Hmm... That's going to be polarising - looks like it's trying way too hard - disparate styling ideas all trying to say 'I am a high quality product'. The wood doesn't add anything - except to highlight how awkward the screen looks set into it (especially the smaller one) - black leather was better at helping it integrate & maintained the 'hip-flask idea. That huge full-length logo is really crude too.
When will marketing teams outside of A***e realise that sometimes less really is more?
All that said, it's still one of the things I'm especially interested to see (& hopefully hear) 'in the flesh' at CANJAM UK.
Well, if you want to talk shop...
Apple does their design the way they do because they are catering to a specific market that is absolutely enormous. Their minimalist design allows them to appeal to a broader range of people, while still allowing room to make their product look hip and chique. It's the "popular" look.

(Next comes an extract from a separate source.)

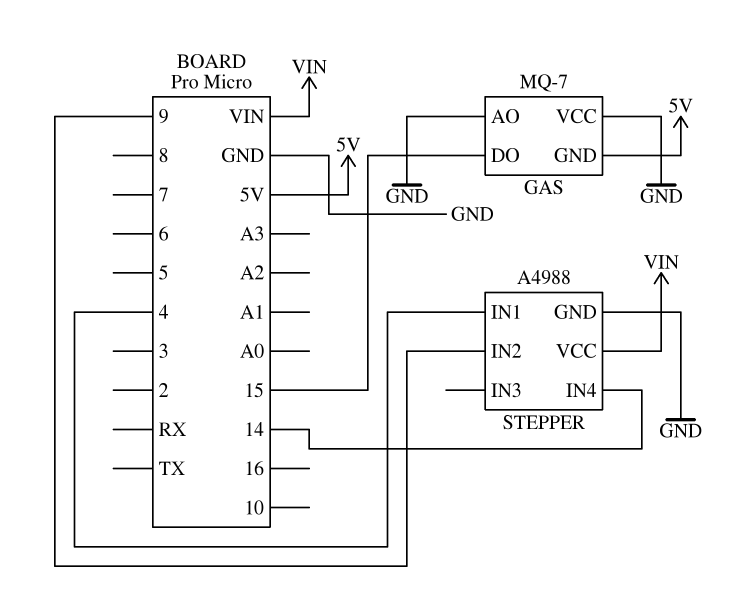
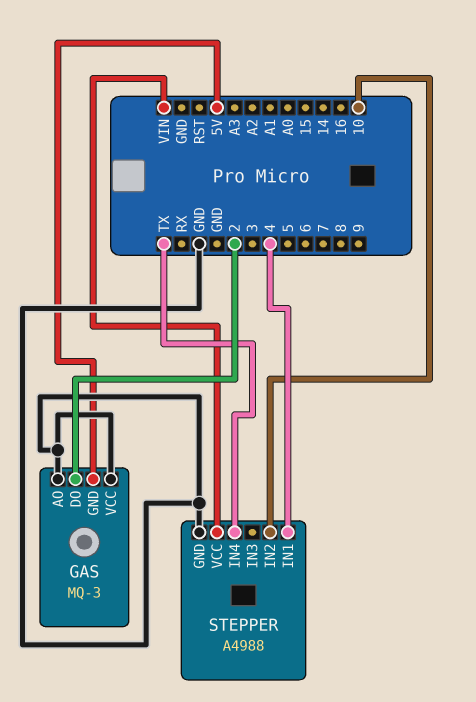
GAS: MQ-7 -> MQ-3
GAS pin DO: 15 -> 2
STEPPER pin IN2: 9 -> 10
STEPPER pin IN4: 14 -> TX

But not everyone was a popular kid in high school
All metaphors aside, the real audio enthusiast market is a lot more specific than Apple's target customer, which is basically 1 in 4 people in the world.
Echobox doesn't care about selling to 1 in 4 people, because we know we can't. I mean don't get me wrong, if I thought I could sell as many Explorers as Apple has sold iPhones, I'd probably take a few more of their styling cues. And I recognize that we will lose a sale here and there because of the design. But we know our market
![Headphone Smile :) :)](https://cdn.head-fi.org/e/headfi/smily_headphones1.gif)
and if you look through the responses, most people in this thread are pretty stoked about the wood and overall design. It probably looks like it's "trying too hard" to you because it's just not your taste, and that's fine! To me, products that look like that hyper-minimalist Apple style are the ones that look like they're trying too hard - to me it reeks of the kind of pretension that has rich snobs matching their silk undies with monogrammed pocket squares
But to each their own!
Obviously I'd love it if you bought an Explorer anyways
and I will tell you we're working on a more minimalist, albeit still unqiue, alternative design, but really, the Explorer is a player that's designed for a more specific type of person than an iPhone - people who want a distinctive high end device that very clearly doesn't skimp on materials or build quality, while still delivering the performance that an audiophile using $200-$1000 headphones or earphones can hear when they compare it to a smartphone or iPod. We don't want to just make another slab or metal box - that's what everyone else is doing, with some minor variations at the very top-end. We think that audiophilia is a unique hobby, and that the devices should be just as unique as the hobby itself - I mean *** look at the HD800! It looks like it sat on an alien's lab desk until some dude who got abducted for an anal probing swiped it while the aliens were out to lunch
![Stick Out Tongue :p :p](data:image/gif;base64,R0lGODlhAQABAIAAAAAAAP///yH5BAEAAAAALAAAAAABAAEAAAIBRAA7)
And we all know that not everyone would wear a pair of Mad Dogs or EL8s out in public, but those of us who do wear them proudly!
Point is, we're not Apple, and we're not trying to be, either. The Explorer isn't about looking super cool or impressing your friends or making your desk into a physical representation of how much you have your **** together. It's about being a damn good player at an affordable price that is interesting, the kind of thing that you would see someone with out on the street and, if you're that curious type of person, ask them what the hell it is, get curious, wind up trying some headphones that ACTUALLY sound good, and maybe six months later wind up on Head-Fi looking for a used pair of HD650s or a UERM for reshell in the classifieds.
Because that's our real mission - we want to bring hifi to people who have never heard of it, or can't afford the super shiny Apple-ready gear that looks like it came out the ass end of a perfection-calculating robot. And not just the people who want to fit in and be "cool" by having something others don't, but the people who have their own sense of style, who recognize something cool and unique when they see it. Personally, I feel like the Explorer is the kind of gadget people will keep for years and years, and show off to their kids some day when all portable tech is integrated into a holograph-projecting contact lens that is controlled by brain impulses communicated through a neural implant, and say, "Man, look at this...we used to have these cool gadgets with interesting designs - now it's all in your head!"